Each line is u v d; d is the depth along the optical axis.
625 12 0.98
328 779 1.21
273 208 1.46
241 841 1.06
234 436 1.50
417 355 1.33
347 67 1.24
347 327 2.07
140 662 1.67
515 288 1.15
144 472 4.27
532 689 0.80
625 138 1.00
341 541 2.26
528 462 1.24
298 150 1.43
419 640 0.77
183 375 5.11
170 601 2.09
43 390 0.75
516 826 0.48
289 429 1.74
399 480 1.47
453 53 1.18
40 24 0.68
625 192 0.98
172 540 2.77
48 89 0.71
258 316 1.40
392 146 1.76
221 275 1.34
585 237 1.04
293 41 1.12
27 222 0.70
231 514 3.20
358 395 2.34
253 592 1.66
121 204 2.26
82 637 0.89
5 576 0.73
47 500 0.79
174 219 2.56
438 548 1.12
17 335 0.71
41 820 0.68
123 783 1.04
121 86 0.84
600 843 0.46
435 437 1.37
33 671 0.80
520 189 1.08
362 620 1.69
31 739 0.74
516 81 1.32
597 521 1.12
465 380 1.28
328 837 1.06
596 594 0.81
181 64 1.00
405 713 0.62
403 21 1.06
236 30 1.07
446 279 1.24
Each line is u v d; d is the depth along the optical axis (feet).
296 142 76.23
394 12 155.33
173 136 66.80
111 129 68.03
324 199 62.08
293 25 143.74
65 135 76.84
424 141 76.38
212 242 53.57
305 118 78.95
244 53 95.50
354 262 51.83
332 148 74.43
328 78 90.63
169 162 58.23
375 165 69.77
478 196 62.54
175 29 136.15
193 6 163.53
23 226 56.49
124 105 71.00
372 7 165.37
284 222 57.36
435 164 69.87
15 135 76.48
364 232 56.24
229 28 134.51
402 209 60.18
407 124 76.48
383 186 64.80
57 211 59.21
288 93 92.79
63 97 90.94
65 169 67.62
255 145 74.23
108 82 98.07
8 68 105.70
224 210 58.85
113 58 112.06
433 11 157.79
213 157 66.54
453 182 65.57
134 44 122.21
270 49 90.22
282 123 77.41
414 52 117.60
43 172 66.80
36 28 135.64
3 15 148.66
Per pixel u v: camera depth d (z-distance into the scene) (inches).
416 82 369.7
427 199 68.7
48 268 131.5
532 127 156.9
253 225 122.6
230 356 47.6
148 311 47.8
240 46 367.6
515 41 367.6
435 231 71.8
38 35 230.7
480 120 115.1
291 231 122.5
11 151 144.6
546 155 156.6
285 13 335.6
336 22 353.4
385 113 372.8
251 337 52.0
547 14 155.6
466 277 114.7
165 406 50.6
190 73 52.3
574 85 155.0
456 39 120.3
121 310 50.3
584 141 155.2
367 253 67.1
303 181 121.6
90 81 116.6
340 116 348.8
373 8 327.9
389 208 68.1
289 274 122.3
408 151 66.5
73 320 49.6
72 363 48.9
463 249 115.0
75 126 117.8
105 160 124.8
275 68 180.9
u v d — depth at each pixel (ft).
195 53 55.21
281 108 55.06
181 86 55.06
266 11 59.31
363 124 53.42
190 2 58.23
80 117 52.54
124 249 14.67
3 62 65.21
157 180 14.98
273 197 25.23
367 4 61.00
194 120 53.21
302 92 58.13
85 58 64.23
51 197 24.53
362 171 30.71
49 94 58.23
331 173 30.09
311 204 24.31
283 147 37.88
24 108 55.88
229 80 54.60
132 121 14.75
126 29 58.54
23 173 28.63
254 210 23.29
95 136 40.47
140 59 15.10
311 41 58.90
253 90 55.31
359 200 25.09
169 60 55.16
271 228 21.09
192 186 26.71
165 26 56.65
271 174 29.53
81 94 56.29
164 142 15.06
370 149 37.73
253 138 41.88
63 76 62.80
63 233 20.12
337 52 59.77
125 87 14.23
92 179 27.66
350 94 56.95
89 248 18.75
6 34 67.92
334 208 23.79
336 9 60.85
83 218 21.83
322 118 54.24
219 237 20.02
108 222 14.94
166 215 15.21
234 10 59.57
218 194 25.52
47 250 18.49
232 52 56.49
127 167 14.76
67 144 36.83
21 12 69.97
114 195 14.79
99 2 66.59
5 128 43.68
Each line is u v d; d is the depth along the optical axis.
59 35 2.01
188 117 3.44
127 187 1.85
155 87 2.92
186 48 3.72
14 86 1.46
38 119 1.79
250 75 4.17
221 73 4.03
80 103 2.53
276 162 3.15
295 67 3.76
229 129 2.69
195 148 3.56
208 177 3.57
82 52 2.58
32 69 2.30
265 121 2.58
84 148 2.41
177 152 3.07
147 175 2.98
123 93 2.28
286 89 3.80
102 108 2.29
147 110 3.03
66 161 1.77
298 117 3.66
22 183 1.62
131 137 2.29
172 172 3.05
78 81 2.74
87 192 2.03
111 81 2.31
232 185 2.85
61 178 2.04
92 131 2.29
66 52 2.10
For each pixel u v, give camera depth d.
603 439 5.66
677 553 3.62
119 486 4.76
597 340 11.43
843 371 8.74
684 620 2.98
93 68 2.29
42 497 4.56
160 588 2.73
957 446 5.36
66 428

▶ [What is being asked]:
When you answer, return each line of the material exactly as it was written.

▶ [Written reply]:
Each line is u v d; d is the depth along the optical axis.
625 12 0.98
328 779 1.21
273 208 1.46
241 841 1.06
234 436 1.50
417 355 1.33
347 67 1.24
347 327 2.07
140 662 1.67
515 288 1.15
144 472 4.27
532 689 0.80
625 138 1.00
341 541 2.26
528 462 1.24
298 150 1.43
419 640 0.77
183 375 5.11
170 601 2.09
43 390 0.75
516 826 0.48
289 429 1.74
399 480 1.47
453 53 1.18
40 24 0.68
625 192 0.98
172 540 2.77
48 89 0.71
258 316 1.40
392 146 1.76
221 275 1.34
585 237 1.04
293 41 1.12
27 222 0.70
231 514 3.20
358 395 2.34
253 592 1.66
121 204 2.26
82 637 0.89
5 576 0.73
47 500 0.79
174 219 2.56
438 548 1.12
17 335 0.71
41 820 0.68
123 783 1.04
121 86 0.84
600 843 0.46
435 437 1.37
33 671 0.80
520 189 1.08
362 620 1.69
31 739 0.74
516 81 1.32
597 521 1.12
465 380 1.28
328 837 1.06
596 594 0.81
181 64 1.00
405 713 0.62
403 21 1.06
236 30 1.07
446 279 1.24
Each line is u v d; d is the depth along the optical axis (feet).
296 142 76.23
394 12 155.33
173 136 66.80
111 129 68.03
324 199 62.08
293 25 143.74
65 135 76.84
424 141 76.38
212 242 53.57
305 118 78.95
244 53 95.50
354 262 51.83
332 148 74.43
328 78 90.63
169 162 58.23
375 165 69.77
478 196 62.54
175 29 136.15
193 6 163.53
23 226 56.49
124 105 71.00
372 7 165.37
284 222 57.36
435 164 69.87
15 135 76.48
364 232 56.24
229 28 134.51
402 209 60.18
407 124 76.48
383 186 64.80
57 211 59.21
288 93 92.79
63 97 90.94
65 169 67.62
255 145 74.23
108 82 98.07
8 68 105.70
224 210 58.85
113 58 112.06
433 11 157.79
213 157 66.54
453 182 65.57
134 44 122.21
270 49 90.22
282 123 77.41
414 52 117.60
43 172 66.80
36 28 135.64
3 15 148.66
Per pixel u v: camera depth d (z-distance into the scene) (inches).
416 82 369.7
427 199 68.7
48 268 131.5
532 127 156.9
253 225 122.6
230 356 47.6
148 311 47.8
240 46 367.6
515 41 367.6
435 231 71.8
38 35 230.7
480 120 115.1
291 231 122.5
11 151 144.6
546 155 156.6
285 13 335.6
336 22 353.4
385 113 372.8
251 337 52.0
547 14 155.6
466 277 114.7
165 406 50.6
190 73 52.3
574 85 155.0
456 39 120.3
121 310 50.3
584 141 155.2
367 253 67.1
303 181 121.6
90 81 116.6
340 116 348.8
373 8 327.9
389 208 68.1
289 274 122.3
408 151 66.5
73 320 49.6
72 363 48.9
463 249 115.0
75 126 117.8
105 160 124.8
275 68 180.9
u v d — depth at each pixel (ft).
195 53 55.21
281 108 55.06
181 86 55.06
266 11 59.31
363 124 53.42
190 2 58.23
80 117 52.54
124 249 14.67
3 62 65.21
157 180 14.98
273 197 25.23
367 4 61.00
194 120 53.21
302 92 58.13
85 58 64.23
51 197 24.53
362 171 30.71
49 94 58.23
331 173 30.09
311 204 24.31
283 147 37.88
24 108 55.88
229 80 54.60
132 121 14.75
126 29 58.54
23 173 28.63
254 210 23.29
95 136 40.47
140 59 15.10
311 41 58.90
253 90 55.31
359 200 25.09
169 60 55.16
271 228 21.09
192 186 26.71
165 26 56.65
271 174 29.53
81 94 56.29
164 142 15.06
370 149 37.73
253 138 41.88
63 76 62.80
63 233 20.12
337 52 59.77
125 87 14.23
92 179 27.66
350 94 56.95
89 248 18.75
6 34 67.92
334 208 23.79
336 9 60.85
83 218 21.83
322 118 54.24
219 237 20.02
108 222 14.94
166 215 15.21
234 10 59.57
218 194 25.52
47 250 18.49
232 52 56.49
127 167 14.76
67 144 36.83
21 12 69.97
114 195 14.79
99 2 66.59
5 128 43.68
Each line is u v d; d is the depth along the optical axis.
59 35 2.01
188 117 3.44
127 187 1.85
155 87 2.92
186 48 3.72
14 86 1.46
38 119 1.79
250 75 4.17
221 73 4.03
80 103 2.53
276 162 3.15
295 67 3.76
229 129 2.69
195 148 3.56
208 177 3.57
82 52 2.58
32 69 2.30
265 121 2.58
84 148 2.41
177 152 3.07
147 175 2.98
123 93 2.28
286 89 3.80
102 108 2.29
147 110 3.03
66 161 1.77
298 117 3.66
22 183 1.62
131 137 2.29
172 172 3.05
78 81 2.74
87 192 2.03
111 81 2.31
232 185 2.85
61 178 2.04
92 131 2.29
66 52 2.10
For each pixel u v, give camera depth d.
603 439 5.66
677 553 3.62
119 486 4.76
597 340 11.43
843 371 8.74
684 620 2.98
93 68 2.29
42 497 4.56
160 588 2.73
957 446 5.36
66 428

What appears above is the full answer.